I felt like a burden. Even to the people who loved me the most. Especially to them. But shame doesn’t heal anything. It only makes the recovery harder. It wraps around you like a blanket you didn’t ask for, and the longer you wear it, the heavier it gets.

Treating relapse as information rather than a moral failing and intervening early

Eventually, after enough time of going through that cycle, I started to look at relapse differently. I stopped seeing it as a moral failing. Instead, I began to treat it like information. A signal. A message from my mind and body that something was off, that something needed care. Relapse wasn’t a reason to hate myself, it was a reason to listen more closely.

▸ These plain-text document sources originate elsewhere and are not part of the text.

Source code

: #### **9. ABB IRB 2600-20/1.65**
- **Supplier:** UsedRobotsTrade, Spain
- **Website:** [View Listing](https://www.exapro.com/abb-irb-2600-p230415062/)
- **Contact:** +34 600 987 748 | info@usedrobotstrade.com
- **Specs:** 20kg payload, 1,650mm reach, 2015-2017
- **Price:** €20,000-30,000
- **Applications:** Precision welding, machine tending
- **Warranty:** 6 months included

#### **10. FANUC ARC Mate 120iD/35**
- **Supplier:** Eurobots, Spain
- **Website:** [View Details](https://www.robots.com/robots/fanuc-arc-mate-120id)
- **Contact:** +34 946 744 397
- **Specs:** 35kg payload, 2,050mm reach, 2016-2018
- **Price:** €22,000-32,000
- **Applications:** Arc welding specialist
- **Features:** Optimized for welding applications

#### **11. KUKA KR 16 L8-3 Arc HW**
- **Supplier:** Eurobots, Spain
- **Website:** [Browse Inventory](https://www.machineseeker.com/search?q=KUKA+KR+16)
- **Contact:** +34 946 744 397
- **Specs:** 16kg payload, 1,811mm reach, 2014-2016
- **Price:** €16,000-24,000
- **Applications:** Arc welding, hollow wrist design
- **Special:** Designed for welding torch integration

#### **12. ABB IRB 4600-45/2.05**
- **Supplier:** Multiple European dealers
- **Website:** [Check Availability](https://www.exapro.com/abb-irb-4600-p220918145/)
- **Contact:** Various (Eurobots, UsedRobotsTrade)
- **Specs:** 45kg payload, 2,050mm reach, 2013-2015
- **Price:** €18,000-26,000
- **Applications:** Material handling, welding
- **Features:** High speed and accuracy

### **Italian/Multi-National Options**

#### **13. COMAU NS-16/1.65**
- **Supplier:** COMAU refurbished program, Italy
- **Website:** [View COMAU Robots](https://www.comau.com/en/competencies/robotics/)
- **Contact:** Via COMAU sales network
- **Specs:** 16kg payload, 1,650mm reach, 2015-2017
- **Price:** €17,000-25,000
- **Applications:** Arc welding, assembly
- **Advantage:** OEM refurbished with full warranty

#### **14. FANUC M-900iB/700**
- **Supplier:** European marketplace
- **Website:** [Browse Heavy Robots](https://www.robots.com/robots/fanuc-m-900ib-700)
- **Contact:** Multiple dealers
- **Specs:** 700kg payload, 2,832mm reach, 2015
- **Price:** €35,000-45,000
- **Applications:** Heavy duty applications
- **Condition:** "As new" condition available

Now, when I feel myself slipping, I try to pause sooner. I check in with myself. I ask simple but important questions. How am I sleeping? Am I taking my medication regularly? Have I been isolating? Is something in my life feeling overwhelming or unsafe? I reach out to my support system more quickly than I used to. I no longer wait until I’m in full crisis mode to speak up. Sometimes all it takes is a message to a friend saying I’m having a tough time can you check in with me this week. That one moment of connection can shift something. It can break the spell of isolation.

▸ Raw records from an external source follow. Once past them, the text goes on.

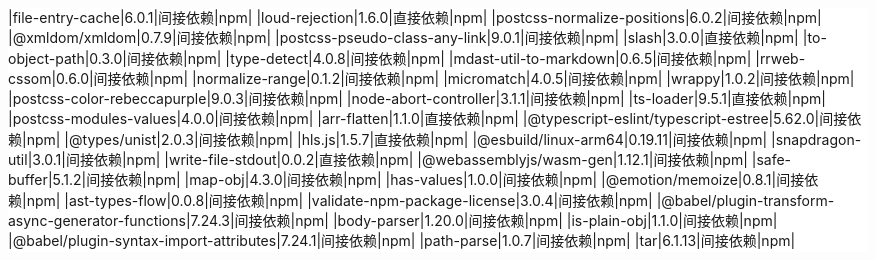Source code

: |file-entry-cache|6.0.1|间接依赖|npm|
|loud-rejection|1.6.0|直接依赖|npm|
|postcss-normalize-positions|6.0.2|间接依赖|npm|
|@xmldom/xmldom|0.7.9|间接依赖|npm|
|postcss-pseudo-class-any-link|9.0.1|间接依赖|npm|
|slash|3.0.0|直接依赖|npm|
|to-object-path|0.3.0|间接依赖|npm|
|type-detect|4.0.8|间接依赖|npm|
|mdast-util-to-markdown|0.6.5|间接依赖|npm|
|rrweb-cssom|0.6.0|间接依赖|npm|
|normalize-range|0.1.2|间接依赖|npm|
|micromatch|4.0.5|间接依赖|npm|
|wrappy|1.0.2|间接依赖|npm|
|postcss-color-rebeccapurple|9.0.3|间接依赖|npm|
|node-abort-controller|3.1.1|间接依赖|npm|
|ts-loader|9.5.1|直接依赖|npm|
|postcss-modules-values|4.0.0|间接依赖|npm|
|arr-flatten|1.1.0|直接依赖|npm|
|@typescript-eslint/typescript-estree|5.62.0|间接依赖|npm|
|@types/unist|2.0.3|间接依赖|npm|
|hls.js|1.5.7|直接依赖|npm|
|@esbuild/linux-arm64|0.19.11|间接依赖|npm|
|snapdragon-util|3.0.1|间接依赖|npm|
|write-file-stdout|0.0.2|直接依赖|npm|
|@webassemblyjs/wasm-gen|1.12.1|间接依赖|npm|
|safe-buffer|5.1.2|间接依赖|npm|
|map-obj|4.3.0|间接依赖|npm|
|has-values|1.0.0|间接依赖|npm|
|@emotion/memoize|0.8.1|间接依赖|npm|
|ast-types-flow|0.0.8|间接依赖|npm|
|validate-npm-package-license|3.0.4|间接依赖|npm|
|@babel/plugin-transform-async-generator-functions|7.24.3|间接依赖|npm|
|body-parser|1.20.0|间接依赖|npm|
|is-plain-obj|1.1.0|间接依赖|npm|
|@babel/plugin-syntax-import-attributes|7.24.1|间接依赖|npm|
|path-parse|1.0.7|间接依赖|npm|
|tar|6.1.13|间接依赖|npm|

Learning to forgive myself and build on each recovery rather than starting from zero

And if I do relapse, I try to forgive myself faster. That has been one of the hardest and most healing parts of this journey. Learning to offer myself the same grace I would offer someone I love. Learning to say this happened and I’m still okay, I’m still worthy of care, I still belong.

Because healing is not linear. I’ve had to remind myself of that again and again. Every time I get back up, I’m not starting from zero. I’m starting from experience. From everything I’ve learned before. From the strength I’ve already proven to myself. Relapse doesn’t mean I’m weak. It means I’m human. It means that whatever tools I had at the time weren’t enough for what life was asking of me, and that is not a character flaw. That is simply life being hard and me doing my best with what I have.

Embracing resilience beyond the relapse

Now I get to gather more tools. Now I get to ask better questions. Now I try again.

If you are in the middle of that shame spiral right now, I want you to hear this clearly: You are not broken. You are not a failure. You are not starting over, even if it feels that way. You are still worthy of love. You are still deserving of care. You are still making progress.

Even if you’re in bed today, even if you haven’t showered, even if the world feels far away, you are still moving. You are still fighting for yourself in quiet, unseen ways. So breathe. Rest. Reflect. Ask for help if you can. And when you’re ready, start again.

You are not defined by the relapse. You are defined by the way you keep choosing to come back. And that right there is resilience.